- **To-do item**: Update the records so that every "Wilmington" reads "Newark", and leave every other line unchanged.

[Extracted records]

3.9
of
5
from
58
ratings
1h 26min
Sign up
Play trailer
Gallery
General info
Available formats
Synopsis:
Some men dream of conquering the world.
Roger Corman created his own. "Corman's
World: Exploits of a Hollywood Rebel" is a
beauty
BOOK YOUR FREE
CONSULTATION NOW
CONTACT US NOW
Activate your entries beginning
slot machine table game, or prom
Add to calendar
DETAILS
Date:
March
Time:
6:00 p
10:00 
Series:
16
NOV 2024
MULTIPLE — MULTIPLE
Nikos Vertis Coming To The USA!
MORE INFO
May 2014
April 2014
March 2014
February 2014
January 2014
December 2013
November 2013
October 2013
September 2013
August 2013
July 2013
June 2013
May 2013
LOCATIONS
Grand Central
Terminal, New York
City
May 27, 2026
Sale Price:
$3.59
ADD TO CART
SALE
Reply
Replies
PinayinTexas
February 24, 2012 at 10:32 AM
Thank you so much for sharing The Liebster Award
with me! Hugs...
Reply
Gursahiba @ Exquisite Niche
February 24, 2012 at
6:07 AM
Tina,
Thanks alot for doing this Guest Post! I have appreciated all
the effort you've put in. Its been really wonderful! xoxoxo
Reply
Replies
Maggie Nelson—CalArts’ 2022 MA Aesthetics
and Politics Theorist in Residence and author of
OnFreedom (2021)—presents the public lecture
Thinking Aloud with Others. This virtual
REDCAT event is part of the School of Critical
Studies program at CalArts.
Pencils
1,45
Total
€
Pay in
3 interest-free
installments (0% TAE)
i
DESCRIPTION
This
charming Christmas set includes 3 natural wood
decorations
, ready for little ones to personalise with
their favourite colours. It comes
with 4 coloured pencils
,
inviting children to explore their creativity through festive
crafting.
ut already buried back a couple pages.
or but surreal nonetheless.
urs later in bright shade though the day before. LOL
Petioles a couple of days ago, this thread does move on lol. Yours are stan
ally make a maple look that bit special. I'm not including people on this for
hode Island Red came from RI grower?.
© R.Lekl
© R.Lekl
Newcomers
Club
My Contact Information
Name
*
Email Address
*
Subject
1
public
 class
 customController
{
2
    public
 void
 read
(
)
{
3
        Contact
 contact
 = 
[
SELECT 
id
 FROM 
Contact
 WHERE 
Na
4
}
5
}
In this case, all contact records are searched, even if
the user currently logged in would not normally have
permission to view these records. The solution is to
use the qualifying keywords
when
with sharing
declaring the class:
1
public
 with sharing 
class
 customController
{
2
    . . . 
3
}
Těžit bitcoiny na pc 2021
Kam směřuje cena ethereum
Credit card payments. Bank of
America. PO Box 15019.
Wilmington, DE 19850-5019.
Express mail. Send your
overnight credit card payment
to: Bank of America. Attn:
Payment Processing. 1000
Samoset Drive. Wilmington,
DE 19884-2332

- **Solution below**:
3.9
of
5
from
58
ratings
1h 26min
Sign up
Play trailer
Gallery
General info
Available formats
Synopsis:
Some men dream of conquering the world.
Roger Corman created his own. "Corman's
World: Exploits of a Hollywood Rebel" is a
beauty
BOOK YOUR FREE
CONSULTATION NOW
CONTACT US NOW
Activate your entries beginning
slot machine table game, or prom
Add to calendar
DETAILS
Date:
March
Time:
6:00 p
10:00 
Series:
16
NOV 2024
MULTIPLE — MULTIPLE
Nikos Vertis Coming To The USA!
MORE INFO
May 2014
April 2014
March 2014
February 2014
January 2014
December 2013
November 2013
October 2013
September 2013
August 2013
July 2013
June 2013
May 2013
LOCATIONS
Grand Central
Terminal, New York
City
May 27, 2026
Sale Price:
$3.59
ADD TO CART
SALE
Reply
Replies
PinayinTexas
February 24, 2012 at 10:32 AM
Thank you so much for sharing The Liebster Award
with me! Hugs...
Reply
Gursahiba @ Exquisite Niche
February 24, 2012 at
6:07 AM
Tina,
Thanks alot for doing this Guest Post! I have appreciated all
the effort you've put in. Its been really wonderful! xoxoxo
Reply
Replies
Maggie Nelson—CalArts’ 2022 MA Aesthetics
and Politics Theorist in Residence and author of
OnFreedom (2021)—presents the public lecture
Thinking Aloud with Others. This virtual
REDCAT event is part of the School of Critical
Studies program at CalArts.
Pencils
1,45
Total
€
Pay in
3 interest-free
installments (0% TAE)
i
DESCRIPTION
This
charming Christmas set includes 3 natural wood
decorations
, ready for little ones to personalise with
their favourite colours. It comes
with 4 coloured pencils
,
inviting children to explore their creativity through festive
crafting.
ut already buried back a couple pages.
or but surreal nonetheless.
urs later in bright shade though the day before. LOL
Petioles a couple of days ago, this thread does move on lol. Yours are stan
ally make a maple look that bit special. I'm not including people on this for
hode Island Red came from RI grower?.
© R.Lekl
© R.Lekl
Newcomers
Club
My Contact Information
Name
*
Email Address
*
Subject
1
public
 class
 customController
{
2
    public
 void
 read
(
)
{
3
        Contact
 contact
 = 
[
SELECT 
id
 FROM 
Contact
 WHERE 
Na
4
}
5
}
In this case, all contact records are searched, even if
the user currently logged in would not normally have
permission to view these records. The solution is to
use the qualifying keywords
when
with sharing
declaring the class:
1
public
 with sharing 
class
 customController
{
2
    . . . 
3
}
Těžit bitcoiny na pc 2021
Kam směřuje cena ethereum
Credit card payments. Bank of
America. PO Box 15019.
Newark, DE 19850-5019.
Express mail. Send your
overnight credit card payment
to: Bank of America. Attn:
Payment Processing. 1000
Samoset Drive. Newark,
DE 19884-2332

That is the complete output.